Worum geht es? Gentests können wichtige Hinweise liefern, um in der forensischen Ermittlungsarbeit ein Täterprofil zu erstellen. Eine sogenannte Phänotypisierung ist bis jetzt in der Schweiz nicht zugelassen. Diese ist der Kern des DNA-Profil-Gesetzes, über das der Nationalrat als Erstrat debattiert hat.
Was ist das Problem? In der Schweiz dürfen nur vorhandene Datenbanken beigezogen und nur das Geschlecht bestimmt werden. Durch genauere Bestimmungen von DNA-Proben könnten Profile von Täterinnen und Tätern erstellt werden. Das revidierte DNA-Profil-Gesetz soll die DNA-Phänotypisierung ermöglichen.
Wer hat die Gesetzesrevision angestossen? Alt-Nationalrat Albert Vitali (FDP/LU) hat die Motion «Kein Täterschutz für Mörder und Vergewaltiger» nach der Vergewaltigung einer jungen Frau in Emmen LU im Juli 2015 eingereicht.
Was soll in Zukunft gelten? Künftig sollen aus einer DNA-Spur auch die Augen-, Haar- und Hautfarbe, die biogeografische Herkunft und das Alter bestimmt werden können.
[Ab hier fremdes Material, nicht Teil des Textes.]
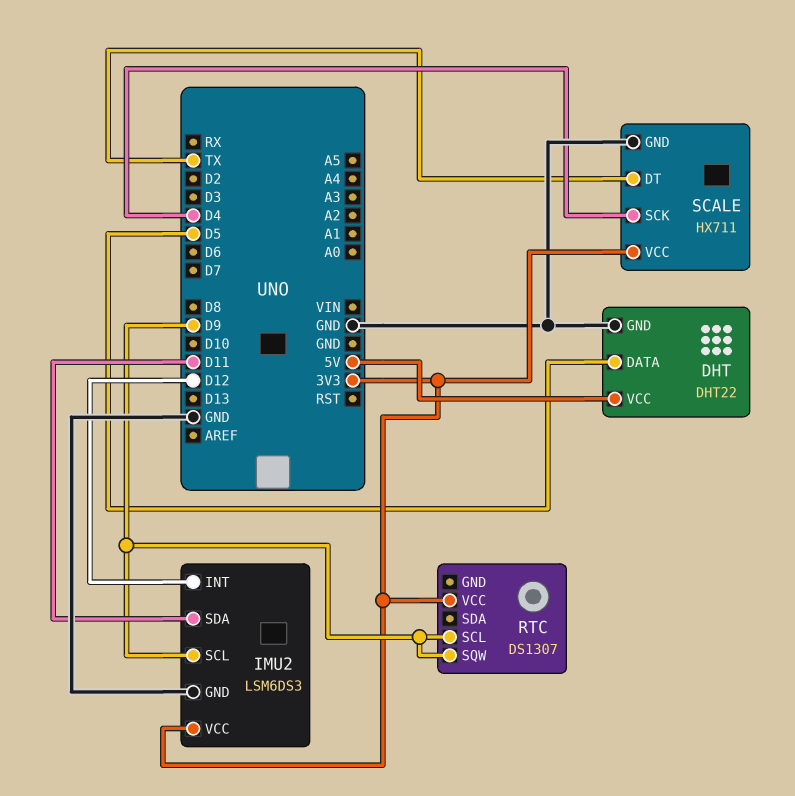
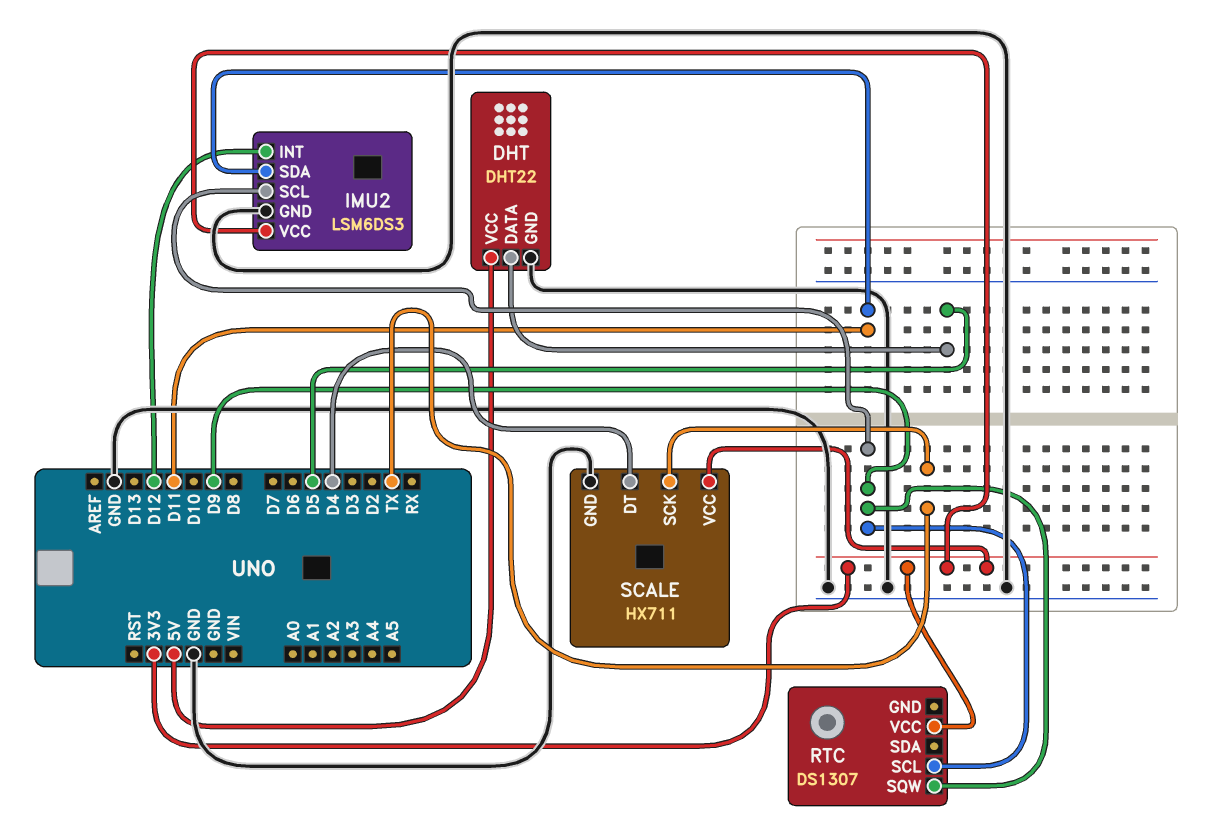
SCALE pin DT: TX -> D4
SCALE pin SCK: D4 -> TX

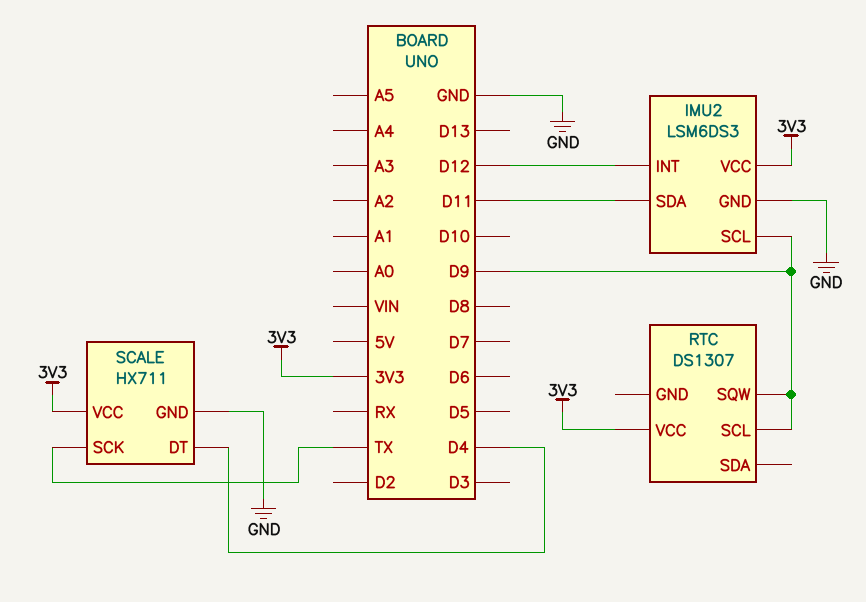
DHT: DHT22 -> none
DHT pin DATA: D5 -> none
DHT pin GND: GND -> none
DHT pin VCC: 5V -> none

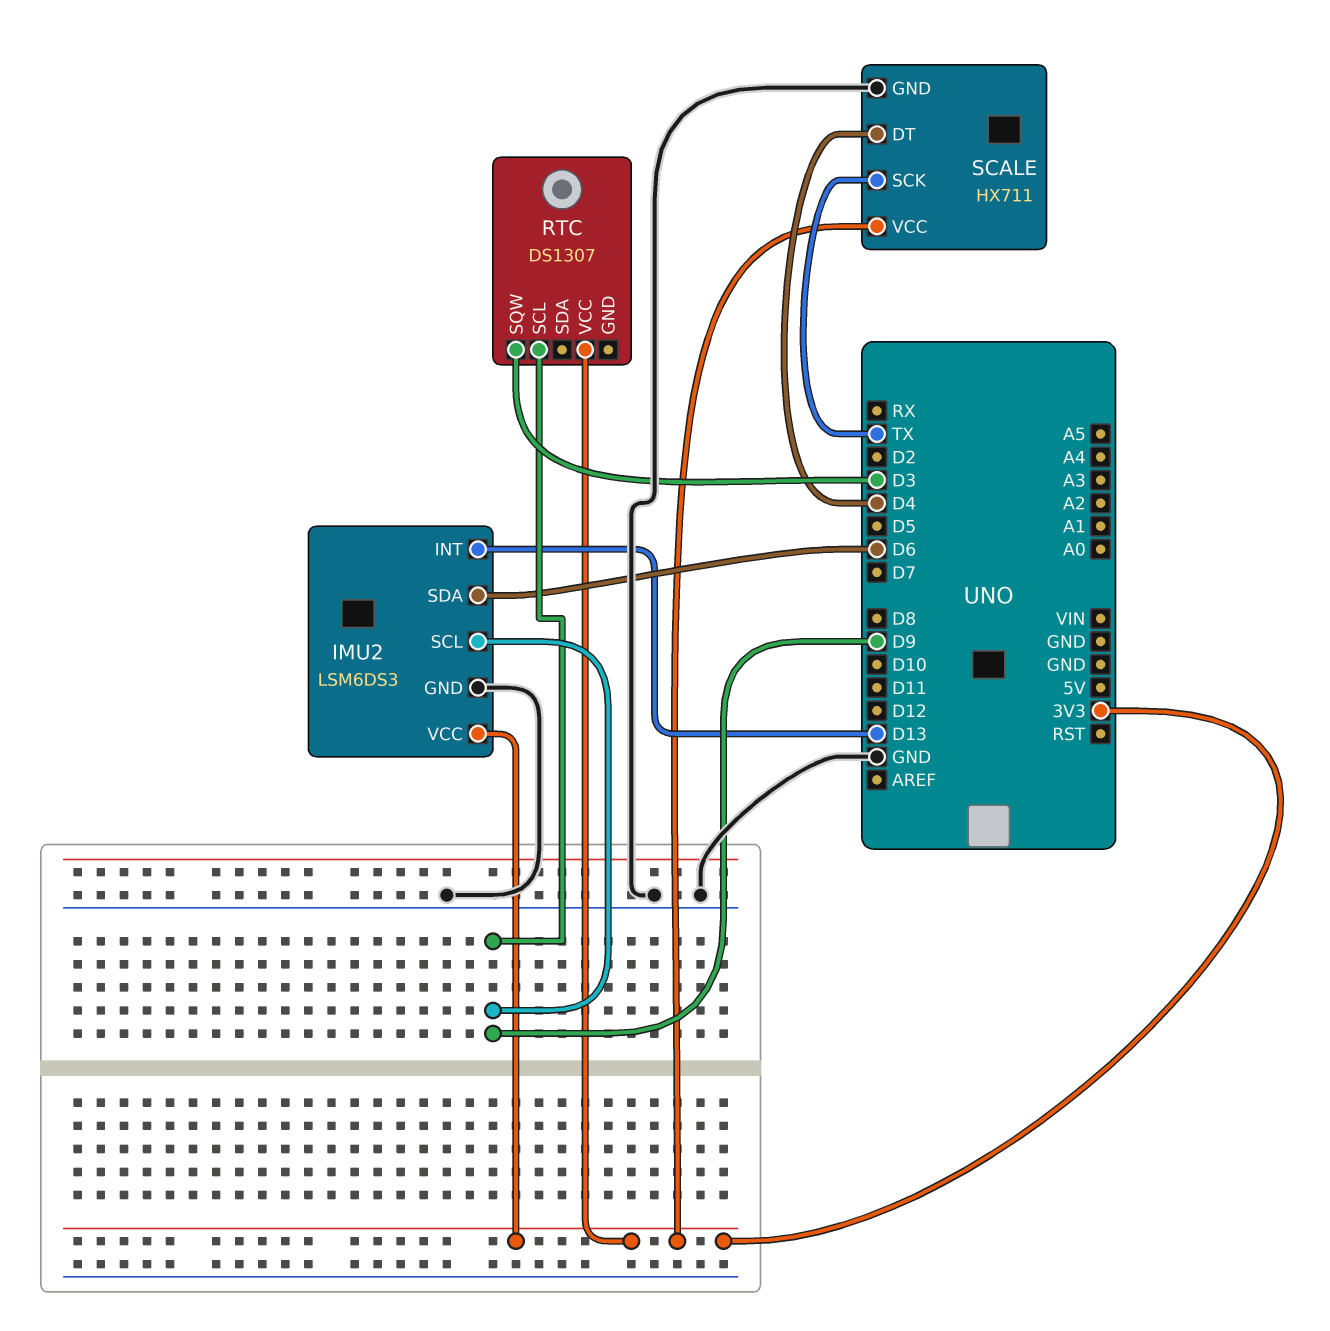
IMU2 pin INT: D12 -> D13
IMU2 pin SDA: D11 -> D6
RTC pin SQW: D9 -> D3

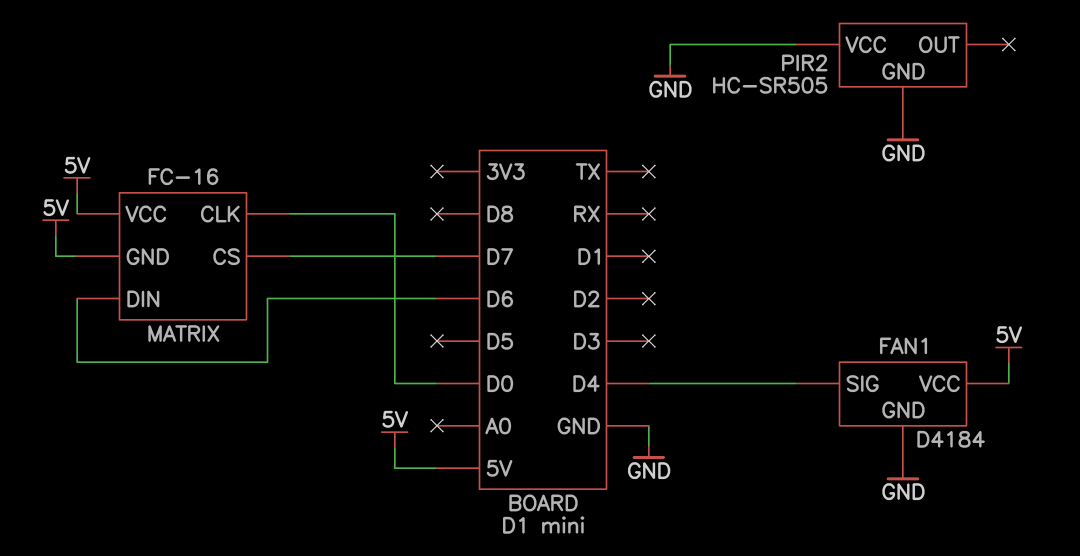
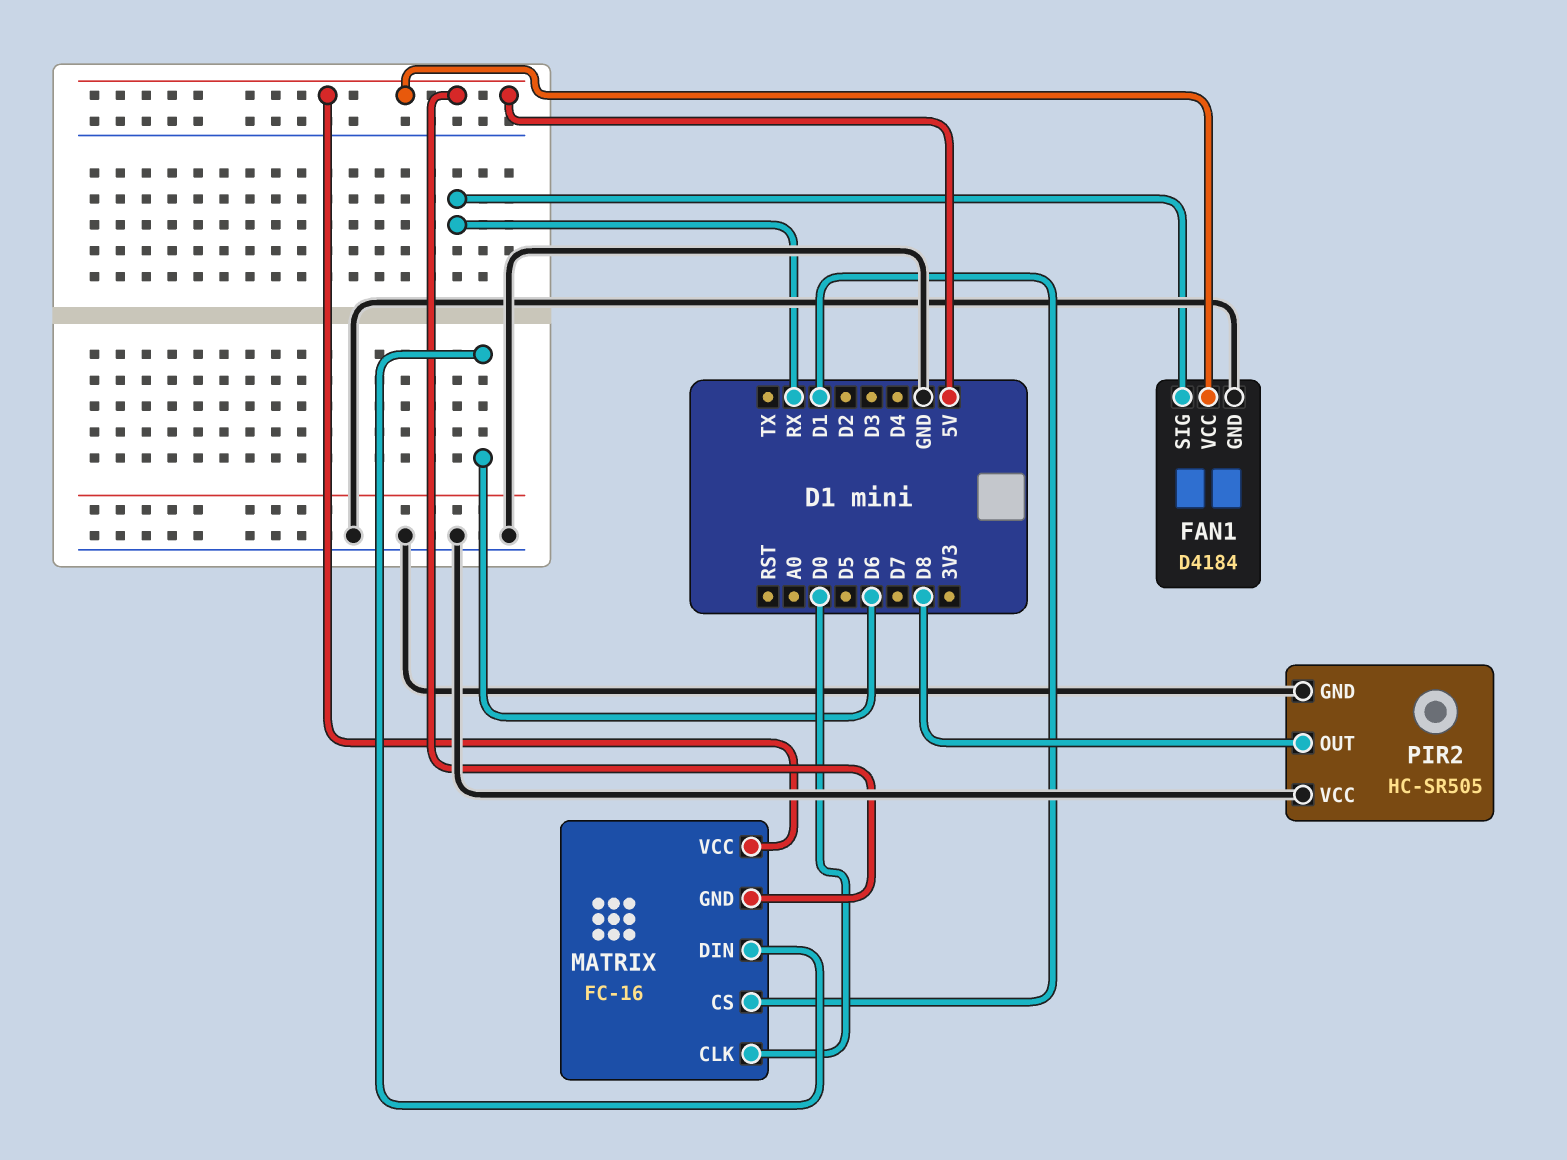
FAN1 pin SIG: D4 -> RX
MATRIX pin CS: D7 -> D1
PIR2 pin OUT: none -> D8

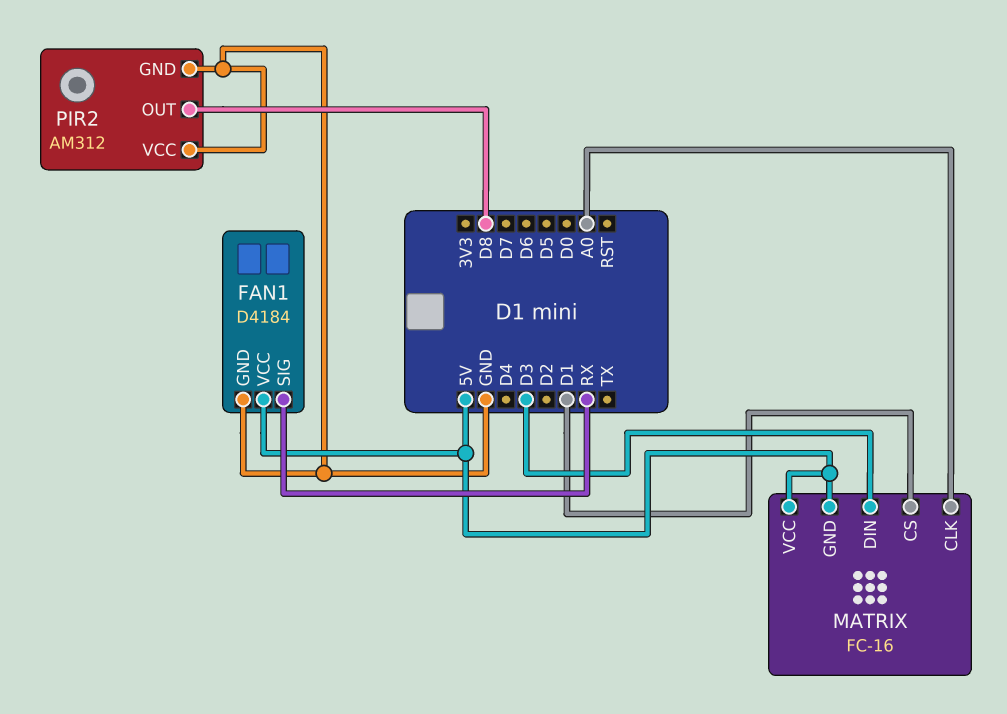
MATRIX pin CLK: D0 -> A0
MATRIX pin DIN: D6 -> D3
PIR2: HC-SR505 -> AM312

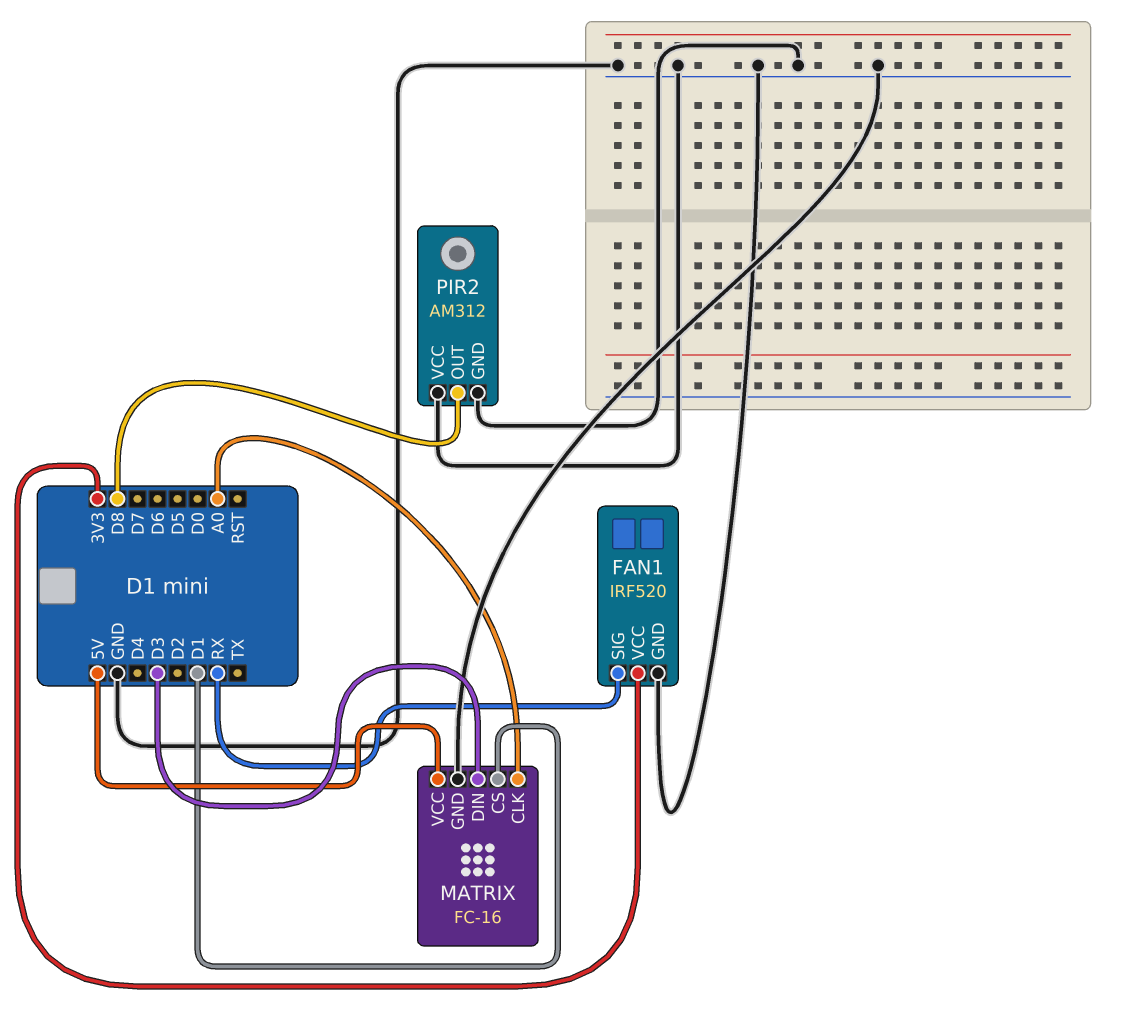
FAN1: D4184 -> IRF520
FAN1 pin VCC: 5V -> 3V3
MATRIX pin GND: 5V -> GND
Auch weitere Merkmale soll der Bundesrat festlegen können, wenn sich ihre Bestimmung als zuverlässig erweist. Die Phänotypisierung soll zum Einsatz kommen, um schwere Verbrechen, welche mit einer maximalen Freiheitsstrafe von über drei Jahren bestraft werden, auf Anordnung der Staatsanwaltschaft, aufzuklären – wie beispielsweise Vergewaltigung, Mord oder Raub.
Die Vorlage soll auch den Verwandtensuchlauf regeln, wenn die DNA-Datenbank keinen Treffer meldet und alle Ermittlungen ergebnislos geblieben sind. Ergibt sich in der Datenbank eine Übereinstimmung, wird im Kreis der Verwandten gesucht.
Was sind Argumente der Gegner? Die Phänotypisierung greift laut Marionna Schlatter (Grüne/ZH) schwer in die Grundrechte ein. Zudem könnten ganze Bevölkerungsgruppen in den Fokus von Ermittlungen geraten. Es gebe zu wenige Restriktionen für die Anwendung des Verfahrens, so Schlatter.
Was sind Argumente der Befürworter? «Technische Fortschritte müssen im Gesetz verankert werden, damit Verbrechen aufgeklärt werden können», forderte Andrea Geissbühler (SVP/BE). Maja Riniker (FDP/AG) sagte, der Staat sei es den Opfern von Straftaten schuldig, alles zu unternehmen, damit Tatverdächtige aufgespürt werden könnten. Die Methode sei ideologieneutral und verlässlicher als Aussagen von Augenzeuginnen und -zeugen, sagte Justizministerin Karin Keller-Sutter.
Wie steht es um das Argument der Diskriminierung? In den Augen der Befürworter im Rat und des Bundesrates richtet sich die Phänotypisierung nicht gegen eine bestimmte Person, sondern dient der Eingrenzung von Personenkreisen bei einer Ermittlung.
Was wurde entschieden? Der Nationalrat hat den Änderungen im DNA-Profil-Gesetz und in der Strafprozessordnung zugestimmt. Die Vorlage wurde mit 125 zu 54 Stimmen bei 12 Enthaltungen angenommen. Sie wird als Nächstes im Ständerat behandelt.